–4–
SONSÖZ
Kitâbımız burada sona erdi. Zan ediyoruz ki, bu kitâbı dikkat ile okuyan bir kimse, Müslimânlığın ve Hıristiyanlığın mukaddes kitâblarından hangisinin hakîkî Allah kelâmı [sözü] olduğunu hiç tereddüd etmeden anlayacak, Kur’ân-ı kerîmi mukaddes kitâb, İslâm dînini de hak din, Muhammed sallallahü aleyhi ve sellemi de hak Peygamber olarak kabûl edecekdir. Burada bir fikr akla geliyor: Mâdem ki İslâm dîni hak dindir. En büyük kudret sâhibi olan Allahü teâlâ, bütün insanları hidâyete kavuşduramaz mıydı? Ya’nî, bütün insanları müslimân yapamaz mıydı? Bunun cevâbını, Allahü teâlâ, Kur’ân-ı kerîmde vermekdedir. Secde sûresi 13. cü âyetinde meâlen, (Biz dileseydik, bütün insanları hidâyete erişdirirdik. Fekat, insanlardan ve cinlerden kâfir olanlarla Cehennemi dolduracağımı va’d etdim, söz verdim) buyurulmuşdur ve Mâide sûresi, 48. ci âyetinde meâlen, (Allah isteseydi sizleri, tek bir ümmet yapardı. Fekat, itâ’at edeni isyân edenden ayırmak istedi)buyurulmuşdur. Demek oluyor ki, Allahü teâlâ insanları tecribe etmekdedir. Onlara en büyük silâh olan (akl)ı vermiş, onlara en mükemmel rehber olan Kur’ân-ı kerîmi ve en büyük yol gösterici olarak son Peygamberini “sallallahü teâlâ aleyhi ve sellem” göndermiş, emrlerini ve nehylerini bildirmiş, bunlara göre hareket etmeleri için de, insanlara irâde ve ihtiyâr vermişdir. Yûnus sûresi, 108. âyetinde meâlen, (De ki: Ey insanlar! Rabbinizden size hakîkat [Kur’ân-ı kerîm] gelmişdir. Hidâyete [Doğru yola ] giren ancak kendi kazancı için girmiş, dalâlete düşen [sapıtan] de, kendi zararına olarak sapıtmışdır. Ben sizin vekîliniz değilim!) buyurulmuşdur.

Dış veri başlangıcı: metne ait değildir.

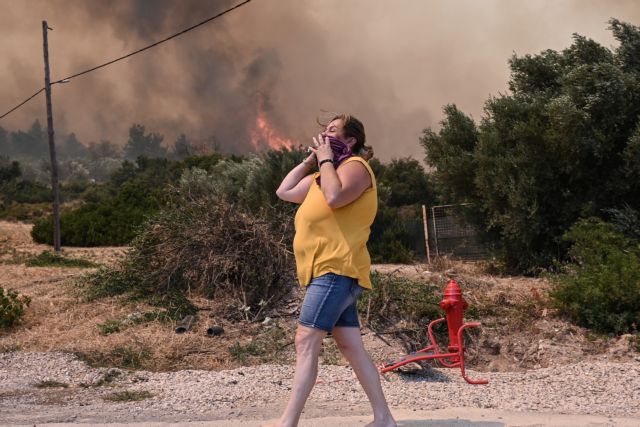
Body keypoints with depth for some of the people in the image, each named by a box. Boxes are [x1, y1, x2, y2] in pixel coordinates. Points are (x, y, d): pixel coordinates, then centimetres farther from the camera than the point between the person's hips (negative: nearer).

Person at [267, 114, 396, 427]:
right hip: (330, 272, 10)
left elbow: (335, 197, -25)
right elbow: (284, 192, 22)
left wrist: (326, 159, -11)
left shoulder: (355, 166, -5)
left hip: (336, 270, -10)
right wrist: (310, 160, 18)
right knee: (352, 348, 7)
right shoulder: (325, 175, 24)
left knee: (306, 343, -15)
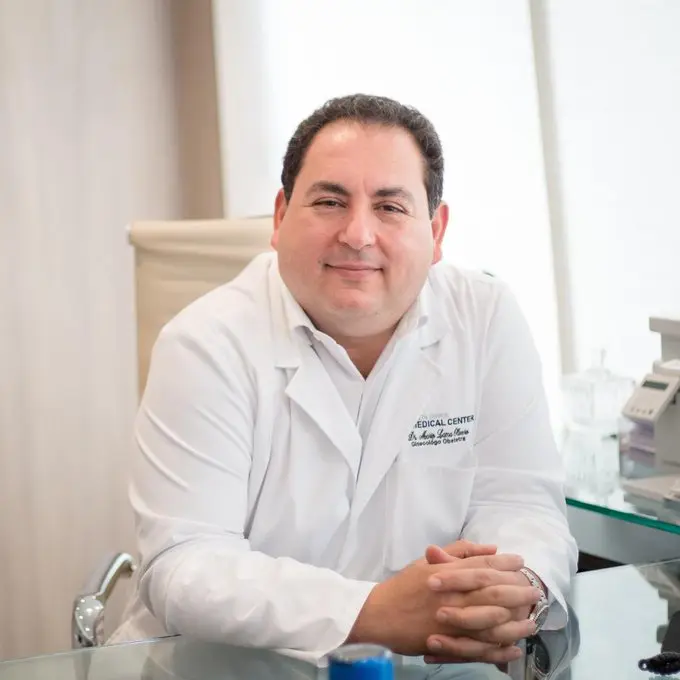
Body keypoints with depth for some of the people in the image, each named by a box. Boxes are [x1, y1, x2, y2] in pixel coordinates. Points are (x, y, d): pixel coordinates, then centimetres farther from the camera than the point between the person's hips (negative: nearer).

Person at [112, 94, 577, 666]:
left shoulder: (489, 321, -1)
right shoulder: (207, 347, -10)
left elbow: (518, 502, -2)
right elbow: (185, 565, -17)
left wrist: (518, 589, -25)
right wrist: (375, 614, -30)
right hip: (222, 667, -3)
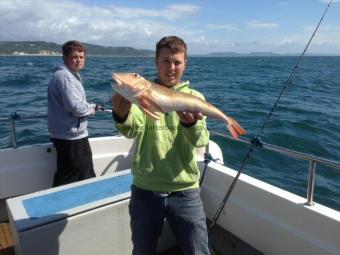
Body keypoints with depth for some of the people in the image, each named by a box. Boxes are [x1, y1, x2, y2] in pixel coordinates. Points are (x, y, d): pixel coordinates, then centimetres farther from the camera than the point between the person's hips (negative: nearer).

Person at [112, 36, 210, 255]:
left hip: (185, 191, 0)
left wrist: (190, 123, -34)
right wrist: (121, 115, -40)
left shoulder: (194, 97, 2)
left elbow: (201, 140, -12)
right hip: (145, 191, 1)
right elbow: (133, 129, -18)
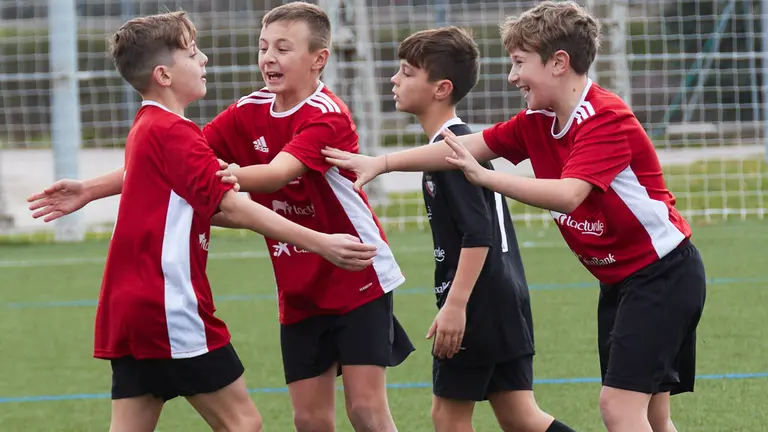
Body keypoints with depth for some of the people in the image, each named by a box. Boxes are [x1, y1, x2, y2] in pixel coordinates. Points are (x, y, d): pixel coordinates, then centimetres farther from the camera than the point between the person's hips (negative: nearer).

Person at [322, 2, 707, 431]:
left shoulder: (606, 118, -22)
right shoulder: (538, 122, 5)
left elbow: (567, 195, -34)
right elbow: (469, 146, 5)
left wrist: (485, 176, -36)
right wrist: (381, 163, 1)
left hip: (662, 271, -9)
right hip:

O hâlde, kendi yolumuzu kendimiz seçmek, kendi hareketlerimizi kendiliğimizden Allahü teâlânın kitâbına uydurmak zorundayız. Bunun için de, herşeyden evvel, rûhumuzu beslemeliyiz. Rûhun gıdâsı (din)dir. Rûhunu beslemeyen dinsiz insanların bir âdî hayvandan farkları yokdur. Bu gibi insanlarda, sevgi, acıma, şefkat, anlayış ve merhamet kalmaz. Böyle olanları, en kötü maksadlar için kullanmak, çok kolaydır. Çünki, bunları kötü işlerden koruyacak inandıkları, itâat etdikleri, teslîm oldukları, yüksek bir varlık kalmamış, inançları gayb olmuşdur. Bu gibi insanlar, korkunç bir canavar gibidirler, nerede, kimlere, ne şeklde kötülük yapacakları belli olmaz. İnsanlık âlemini mahveden en denî, en fenâ işler, böyle kimselerden zuhûr eder.